My problem is that I want to evaluate a single message for 7 different intents. I am not looking to pick only the best one, I am trying to evaluate for all 7 separately if they are present in the single message.

For example, my input would look something like:

“I went to the dentist today, and he was late. I got very angry at him, and he apologized. Afterwards I felt bad because I had been too mean to him, and I was sad”.

The way I would want my output would then be something like:

Happy: 0.1 Sad: 0.9 Angry 0.9 Afraid: 0.2 etc.

I have considered the current approach of dealing with multiple intents, but it doesn’t seem feasible to me currently, because I would have to make separate stories for every possible combination of 7 intents, which I would then also have to provide with training data. That means I would have to provide 128 different stories, intents, and also populate these with training data.

Right now what I am doing is having the intents separately, which brings me a ranking, of probabilities, which adds up to 1. Something like:

Sad 0.4 Angry 0.4 Sad 0.1 Happy 0.1 etc.

The problem I have with this is that it assumes the different intents are mutually exclusives, which unfortunately from the example is clear that they are not.

As a TL;DR: How do I evaluate multiple non-mutually exclusive intents on a single message?

Thank you for your time!

In Rasa, intents are implemented as a classification problem. That means that we assume that an intent represents a class that is mutually exclusive. You can’t have an intent that is both chitchat and faq at the same time.

If you want to have a peek at what your pipeline thinks of an utterance though, then you can have a look inside of the predictions by running.

rasa shell nlu

This will give you some more info on the NLU predictions. You can also get more info by running;

rasa interactive

But this command will also aid in labeling.

@koaning - On a related note, while labelling training examples how are we to treat multiple intents? I can think of two ways below:

  1. Additive - If an intent appears multiple times, we label it multiple times.
    For example, an utterance like:
Hello, thank you for reaching out.  I was wondering if you would be free tomorrow evening.  Thanks again for your patience.

could be labelled as hello+thanks+availability+thanks.

  1. Flags - If an intent appears at least once, then that intent is set to true. Else it is not part of the response.

With this approach, the above utterance would simply be classified as hello+thanks+availability. The second thanks intent does not make it more true, so the response only contains the thanks intent once.

*WORK TO COMPLETE*: From the forum thread on multiple intents, pull out the passage starting at "1. Flags - If" and ending at "thanks intent once.", copied word for word.

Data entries
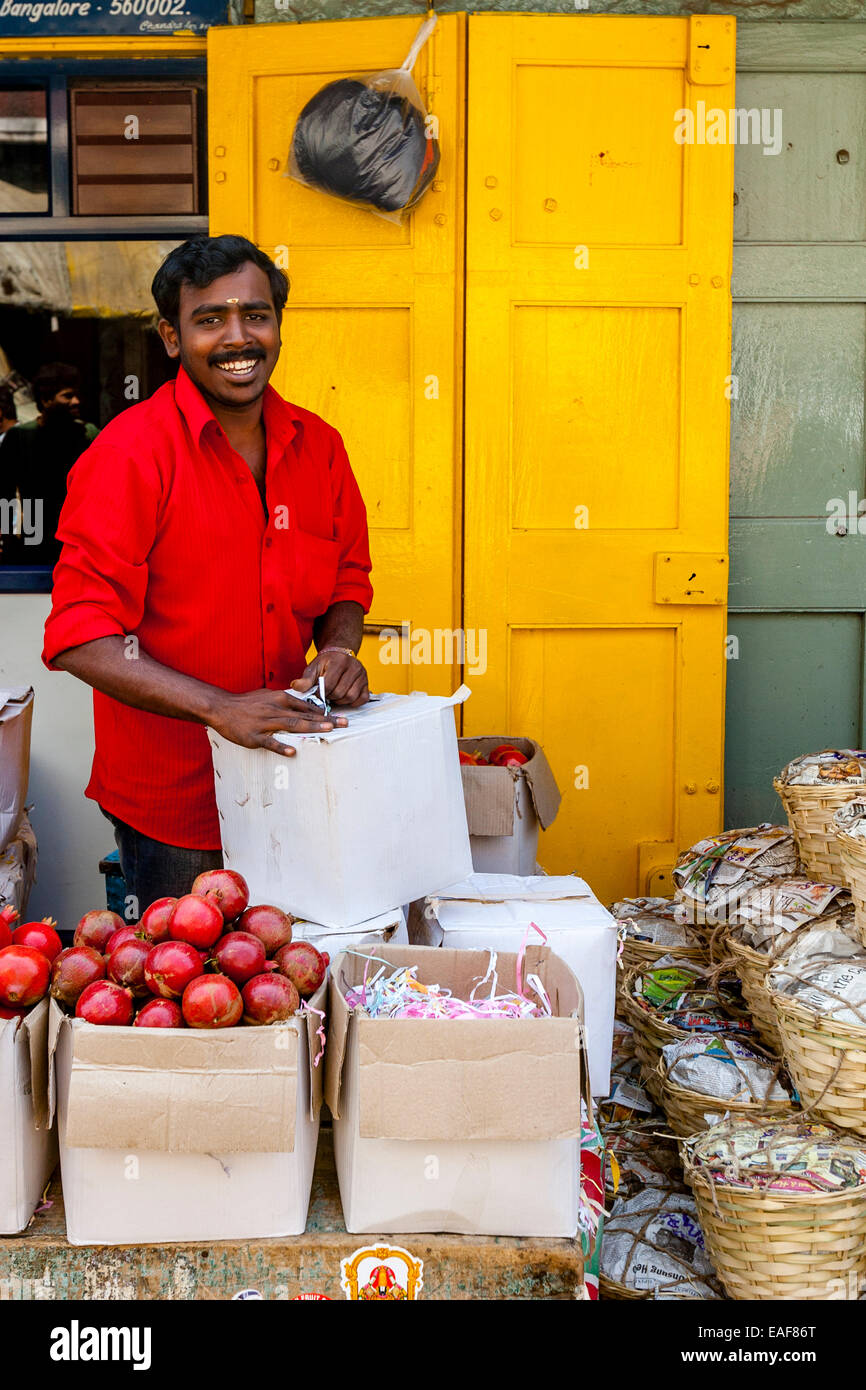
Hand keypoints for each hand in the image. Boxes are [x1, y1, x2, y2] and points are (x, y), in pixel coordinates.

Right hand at [208, 687, 346, 756]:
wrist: (222, 708)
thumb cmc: (247, 703)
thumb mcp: (268, 696)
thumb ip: (286, 700)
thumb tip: (303, 704)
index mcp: (280, 699)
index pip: (306, 705)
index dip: (324, 711)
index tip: (339, 716)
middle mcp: (276, 709)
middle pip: (305, 715)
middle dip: (326, 720)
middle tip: (344, 723)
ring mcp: (266, 723)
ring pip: (292, 725)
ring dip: (311, 728)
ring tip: (328, 730)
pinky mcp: (255, 736)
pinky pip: (271, 742)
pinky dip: (282, 747)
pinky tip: (293, 752)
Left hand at [292, 649, 368, 707]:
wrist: (340, 653)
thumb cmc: (326, 662)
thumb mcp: (314, 667)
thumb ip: (305, 679)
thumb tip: (296, 687)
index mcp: (339, 661)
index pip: (329, 685)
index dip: (320, 693)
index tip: (316, 694)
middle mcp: (354, 667)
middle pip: (340, 692)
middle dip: (330, 697)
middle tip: (325, 695)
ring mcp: (362, 675)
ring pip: (351, 697)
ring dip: (340, 700)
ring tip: (334, 695)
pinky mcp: (367, 683)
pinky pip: (362, 699)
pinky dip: (353, 702)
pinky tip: (344, 697)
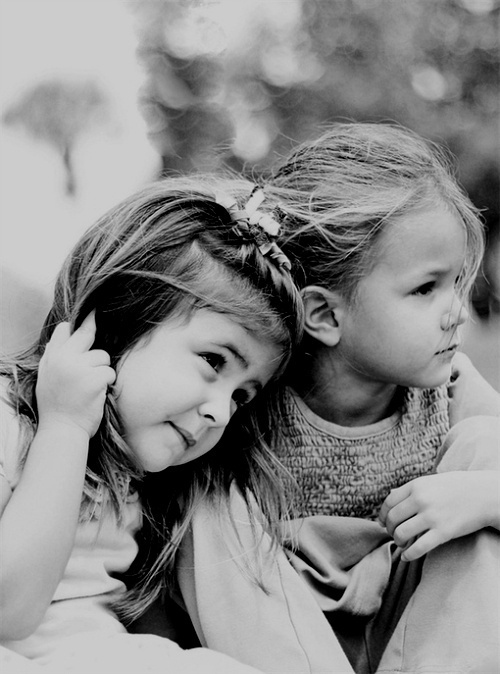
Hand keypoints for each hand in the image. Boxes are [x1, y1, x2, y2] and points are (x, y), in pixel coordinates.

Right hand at [36, 312, 115, 437]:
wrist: (62, 430)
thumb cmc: (57, 405)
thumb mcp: (47, 376)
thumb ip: (55, 354)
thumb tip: (66, 329)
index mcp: (51, 358)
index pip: (64, 330)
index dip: (78, 324)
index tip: (92, 313)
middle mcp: (63, 359)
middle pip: (86, 335)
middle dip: (94, 331)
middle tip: (99, 318)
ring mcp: (79, 368)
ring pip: (102, 357)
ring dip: (102, 370)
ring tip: (91, 386)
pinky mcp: (94, 379)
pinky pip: (109, 372)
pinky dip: (108, 382)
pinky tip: (98, 393)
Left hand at [378, 471, 493, 560]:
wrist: (485, 495)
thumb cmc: (457, 487)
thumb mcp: (432, 481)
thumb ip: (412, 489)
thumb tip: (390, 497)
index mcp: (416, 485)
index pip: (389, 502)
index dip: (382, 515)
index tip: (382, 522)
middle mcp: (421, 499)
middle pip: (392, 518)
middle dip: (389, 529)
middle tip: (393, 534)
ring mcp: (432, 516)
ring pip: (401, 533)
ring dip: (398, 541)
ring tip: (402, 543)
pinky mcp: (443, 532)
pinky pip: (418, 547)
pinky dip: (409, 555)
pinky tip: (407, 557)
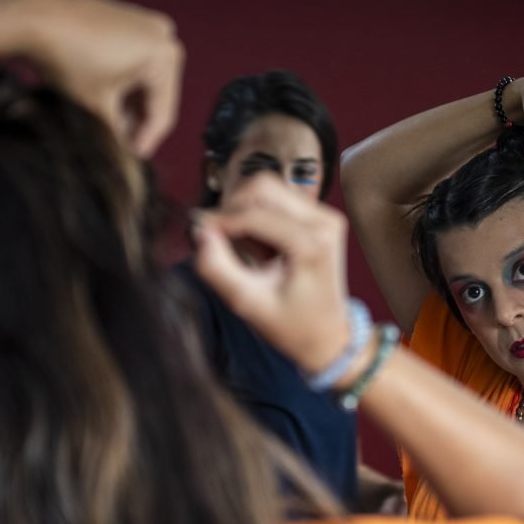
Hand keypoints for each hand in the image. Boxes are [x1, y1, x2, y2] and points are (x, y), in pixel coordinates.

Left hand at [0, 0, 183, 156]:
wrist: (33, 16)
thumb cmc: (68, 54)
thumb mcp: (98, 106)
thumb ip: (118, 135)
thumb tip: (126, 157)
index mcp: (165, 56)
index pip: (163, 113)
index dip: (147, 141)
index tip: (133, 158)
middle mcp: (162, 35)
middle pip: (156, 94)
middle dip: (137, 121)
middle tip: (120, 144)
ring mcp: (144, 24)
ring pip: (144, 79)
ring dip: (129, 103)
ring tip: (109, 124)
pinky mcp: (126, 19)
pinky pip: (134, 60)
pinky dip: (123, 82)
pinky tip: (105, 99)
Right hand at [192, 173, 350, 373]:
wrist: (327, 337)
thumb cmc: (290, 326)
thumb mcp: (247, 303)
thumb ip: (217, 268)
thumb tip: (199, 232)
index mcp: (311, 244)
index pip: (254, 214)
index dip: (219, 220)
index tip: (195, 232)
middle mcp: (324, 221)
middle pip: (263, 187)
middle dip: (232, 208)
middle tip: (218, 238)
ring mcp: (325, 215)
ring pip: (268, 188)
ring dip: (245, 211)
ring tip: (244, 248)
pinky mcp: (320, 216)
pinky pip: (278, 199)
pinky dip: (258, 215)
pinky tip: (259, 246)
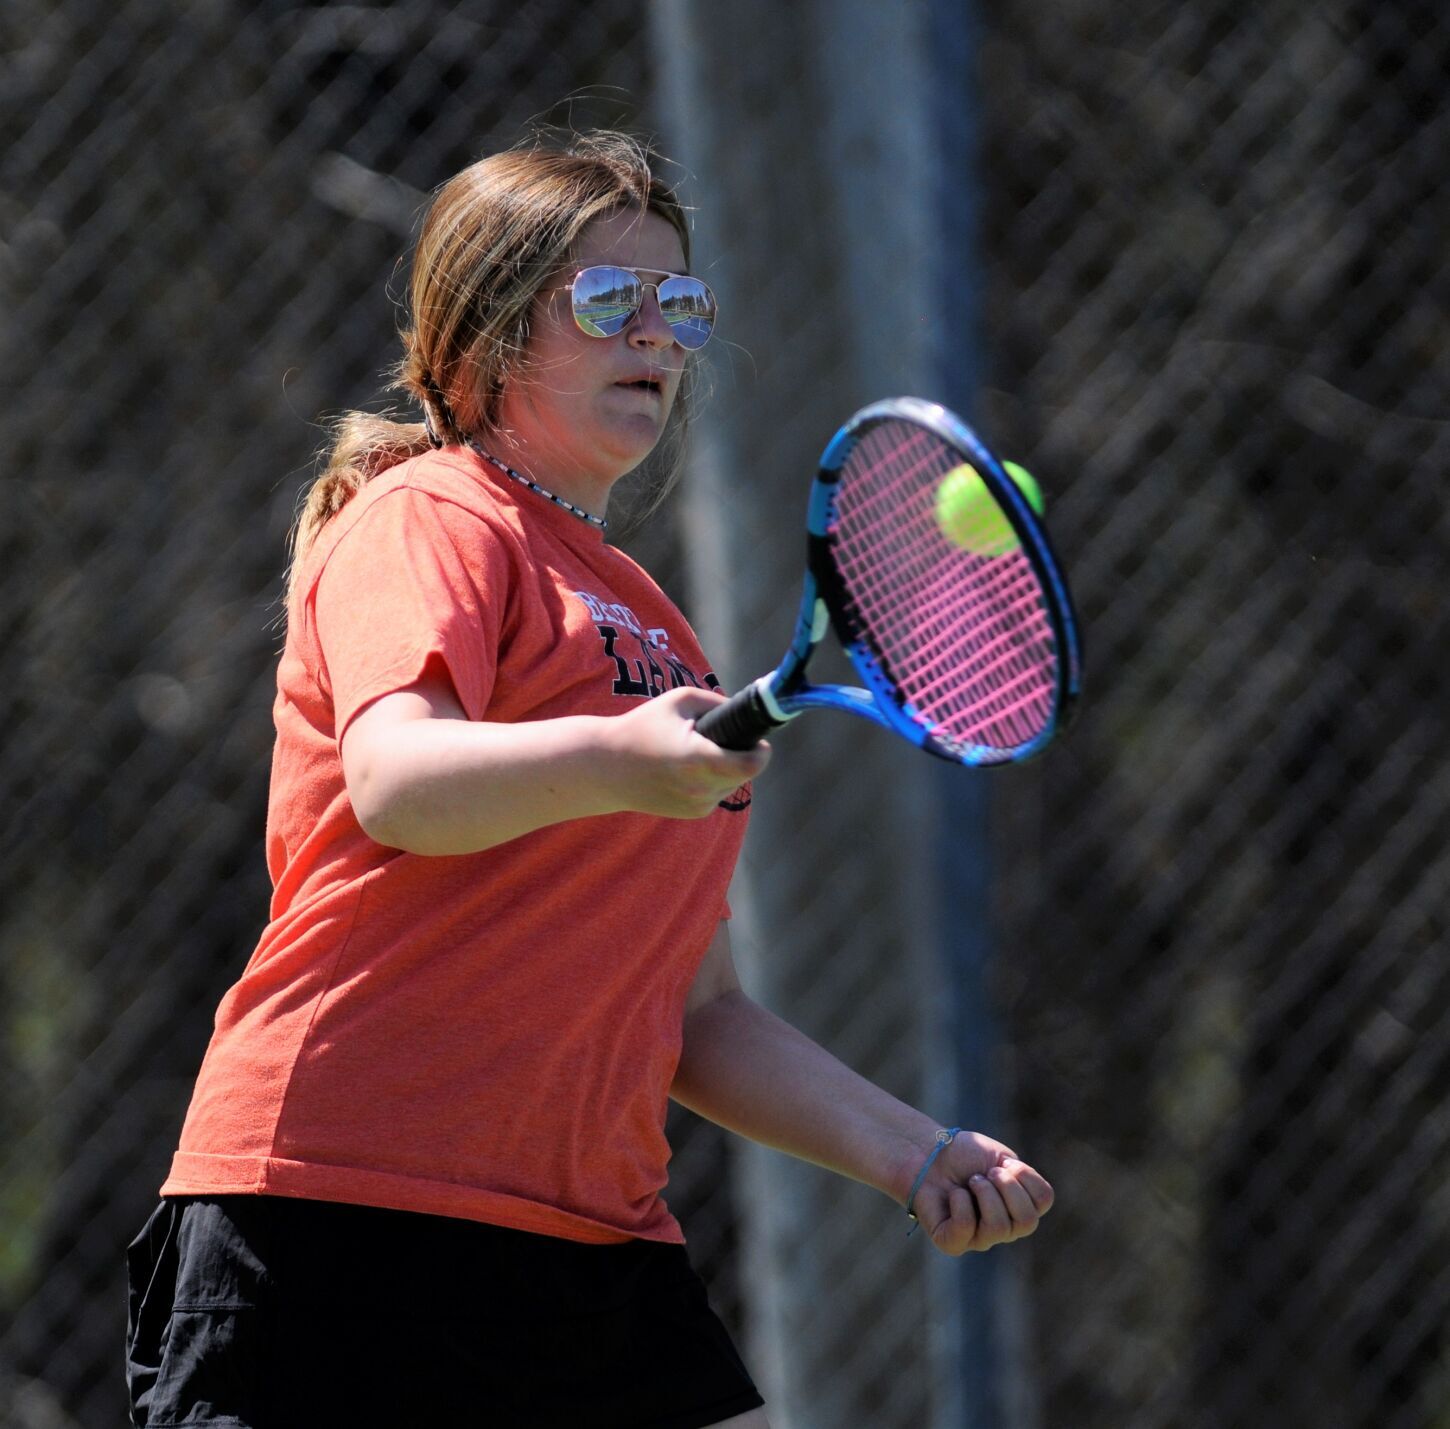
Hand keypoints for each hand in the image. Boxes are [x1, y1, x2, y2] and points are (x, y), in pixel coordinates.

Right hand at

*SOLUTION TO THIS PROBLEM*:
1. Flags - If an intent appears at least once, then that intent is set to true. Else it is not part of the response.

With this approach, the above utterance would simply be classified as hello+thanks+availability. The second thanks intent does not make it more true, so the response only contains the thanks intent once.